**Passage:**
* * *

CONGRESSMAN ADAM B. SCHIFF
OF CALIFORNIA
IN THE HOUSE OF REPRESENTATIVES
Thursday, May 13, 2004

Mr. SCHIFF. Mr. Speaker, even as jubilant Berliners chipped away at the Berlin Wall 15 years ago, many Americans saw the end of the Cold War as an opportunity for the United States to cut its military forces, reduce the number of American troops deployed overseas and divert the monies saved, the so-called peace dividend, to address priorities here at home.

In the wake of the heady days of November 1989, few American policymakers were concerned about the civil war that was raging in Afghanistan, which the Soviet Army had quit 9 months earlier. As the Soviet armor rumbled north across the Afghan border, we closed the book on our deep involvement in the landlocked South Asian state.

Humanitarian and demining aid still flowed to Kabul, but the United States effectively left the heavily armed warring factions to battle each other, setting the stage for the rise of the Taliban. Eleven years later, on September 11, we paid dearly for our reluctance to get involved in helping to bring peace to Afghanistan and to stabilize and disarm the warring factors in the aftermath of the Soviet departure from the country.

Much of this failure can be attributed to an aversion to the kind of post-conflict nation-building operation that might have created a different Afghanistan in the 1990s. These operations are expensive, they are dangerous, they require an extended commitment of our national resources and our attention, and they impose a heavy burden on the military.

Throughout the 1990s, the United States took on other post-conflict reconstruction and stability operations in Somalia, Haiti, the Balkans, Northern Iraq, and East Timor.

More recently and most significantly, the invasions of Afghanistan and Iraq have compelled the United States to shoulder much of the burden for two enormously complex post-conflict operations. Despite our experiences in the 1990s and the crucial importance of the effort to stabilize Iraq and Afghanistan, these most recent efforts have been improvised affairs, led by the Department of Defense, which has pieced together personnel and expertise across the U.S. Government.

* * *

[Body or hand keypoint data]
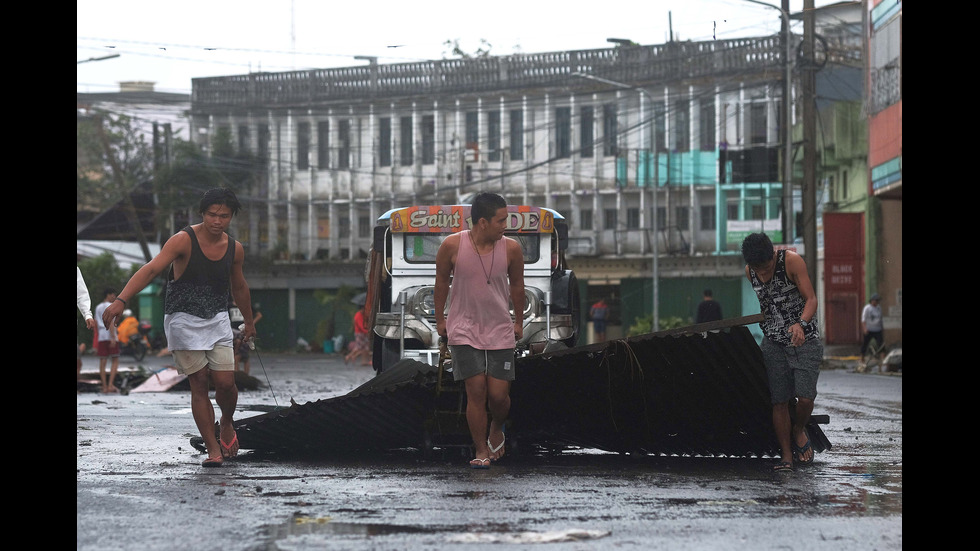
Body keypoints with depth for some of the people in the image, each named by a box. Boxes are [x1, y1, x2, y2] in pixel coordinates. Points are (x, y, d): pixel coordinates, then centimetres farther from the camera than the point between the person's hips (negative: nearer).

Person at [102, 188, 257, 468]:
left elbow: (239, 287, 21)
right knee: (199, 385, -6)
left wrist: (249, 321, 33)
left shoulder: (234, 249, 2)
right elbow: (151, 269, -24)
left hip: (217, 320, 4)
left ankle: (226, 424, 26)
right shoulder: (184, 240, -14)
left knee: (225, 383, -6)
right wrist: (120, 300, -36)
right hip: (183, 320, -4)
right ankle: (213, 449, 1)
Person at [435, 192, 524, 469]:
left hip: (500, 332, 2)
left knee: (499, 394, -2)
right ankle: (481, 451, 3)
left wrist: (519, 321, 17)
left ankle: (496, 429, 31)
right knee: (476, 390, -10)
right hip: (464, 330, -2)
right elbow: (442, 281, 5)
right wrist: (440, 318, 12)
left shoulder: (511, 248, -8)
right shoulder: (452, 245, -13)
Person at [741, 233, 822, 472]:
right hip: (773, 342, 4)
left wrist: (801, 323, -36)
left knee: (805, 397, -15)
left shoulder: (792, 261, -16)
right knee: (778, 401, -2)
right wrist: (770, 325, 14)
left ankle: (798, 431, 16)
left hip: (805, 339, -4)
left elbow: (811, 299, -19)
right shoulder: (749, 271, 0)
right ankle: (786, 456, 7)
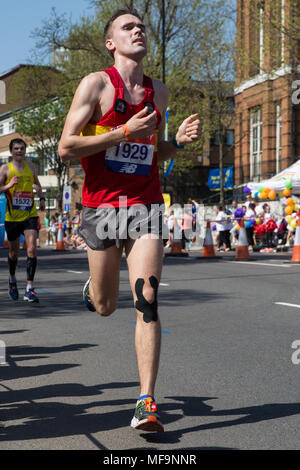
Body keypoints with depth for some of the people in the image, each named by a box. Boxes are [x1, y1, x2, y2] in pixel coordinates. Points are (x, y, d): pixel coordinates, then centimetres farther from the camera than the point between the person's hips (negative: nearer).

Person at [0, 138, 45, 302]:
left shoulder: (30, 166, 8)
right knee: (13, 252, 13)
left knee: (32, 249, -15)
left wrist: (41, 198, 10)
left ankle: (29, 289, -13)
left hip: (30, 215, 1)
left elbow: (37, 183, 25)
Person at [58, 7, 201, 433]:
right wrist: (125, 132, -16)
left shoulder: (159, 92, 14)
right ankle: (92, 286, 48)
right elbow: (66, 148, -9)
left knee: (147, 302, -11)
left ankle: (147, 403, -10)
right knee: (105, 307, 10)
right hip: (101, 206, -2)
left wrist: (179, 141, 4)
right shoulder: (96, 84, -2)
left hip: (146, 206, 2)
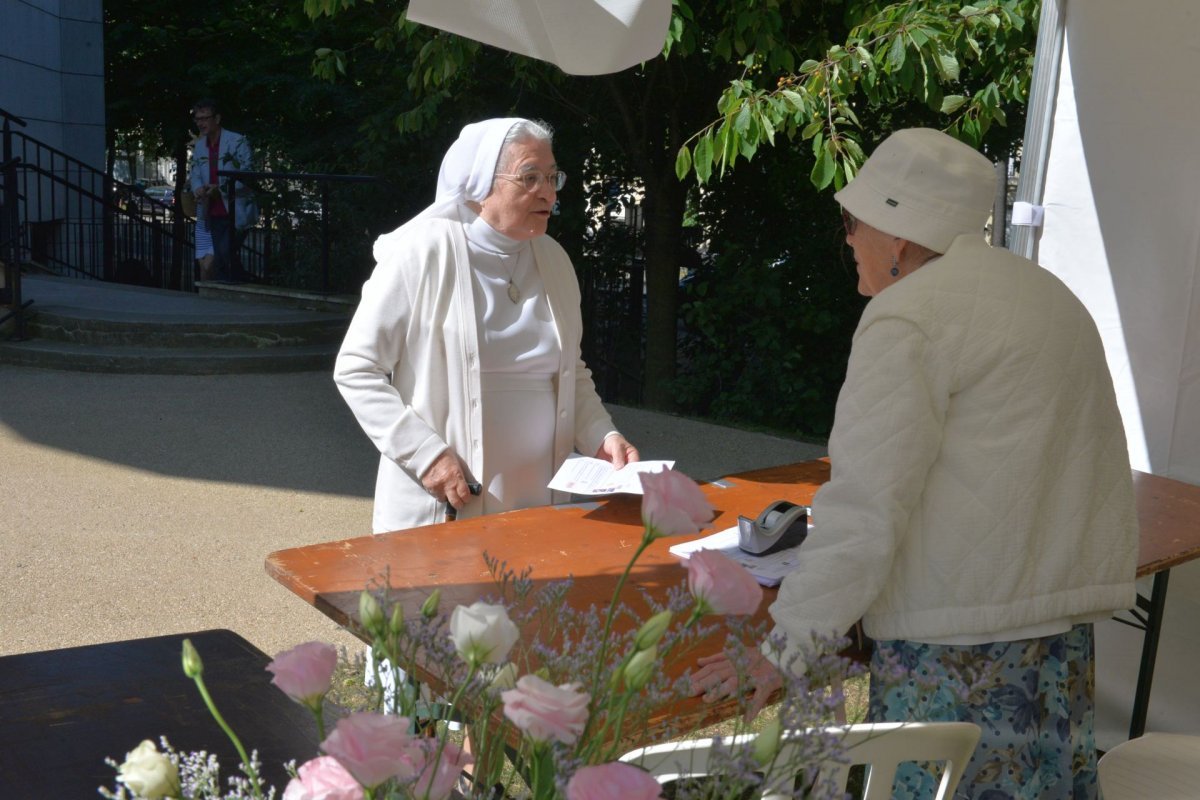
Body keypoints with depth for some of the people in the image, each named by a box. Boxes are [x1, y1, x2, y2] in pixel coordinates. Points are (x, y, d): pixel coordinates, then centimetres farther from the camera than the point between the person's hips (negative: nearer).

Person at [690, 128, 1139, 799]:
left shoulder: (909, 317, -13)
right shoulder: (1048, 292, 14)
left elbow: (867, 507, -18)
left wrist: (785, 648, -12)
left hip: (957, 637, -9)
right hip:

* * *

**Actions to take:**
#1 Quote the speech on post-conflict reconstruction from "Humanitarian and demining" to "from the country.".
#2 Write what comes next in the speech on post-conflict reconstruction, picking up after its final sentence.

**Solved tasks:**
#1
Humanitarian and demining aid still flowed to Kabul, but the United States effectively left the heavily armed warring factions to battle each other, setting the stage for the rise of the Taliban. Eleven years later, on September 11, we paid dearly for our reluctance to get involved in helping to bring peace to Afghanistan and to stabilize and disarm the warring factors in the aftermath of the Soviet departure from the country.

#2
Our experience in Iraq and Afghanistan, and indeed that of the 1990s and the past 15 years, has made clear that this Nation needs a centralized civilian capability to plan for and to respond to post-conflict situations and other complex contingencies.

Last fall, Senators Richard Lugar and Joseph Biden assembled an extraordinary bipartisan group of experts from inside and outside the government to study how best to reorganize the foreign affairs agencies to improve our ability to meet the challenges of the post-conflict operations.

Drawing on the discussions with these experts and administration officials, Senators Lugar and Biden introduced the Stabilization and Reconstruction Civilian Management Act of 2004. In introducing the bill, Senator Lugar said that it was his intention "not to critique past practices, but rather to improve our stabilization and reconstruction capability for the future.''

In that spirit, my colleague, the gentleman from Connecticut (Mr. Shays), and I recently introduced H.R. 3996, which is the House companion to the Lugar-Biden legislation. This bill will establish a Stabilization and Reconstruction Coordinating Committee, chaired by the National Security Advisor.

It will authorize the creation of an office within the State Department to coordinate the civilian component of stabilization and reconstruction missions.

It will authorize the Secretary of State to create a Response Readiness Corps, with both an active duty and reserve component that can be called upon to respond to emerging international crises.

It will have the Foreign Service Institute, the National Defense University, and the Army War College establish an education and training curriculum to meet the challenges of post-conflict and reconstruction operations.

This bill is an important first step in reconfiguring the U.S. Government to strengthen our ability to deal with complex emergencies overseas. It will institutionalize the expertise we have acquired in the past 15 years at great cost in blood and treasure, so that we do not have to learn and re-learn how to do these operations each time we are forced to undertake them.

Finally, and most important, it will shift much of the burden for the planning and execution of these missions from the military to the civilian side of our government.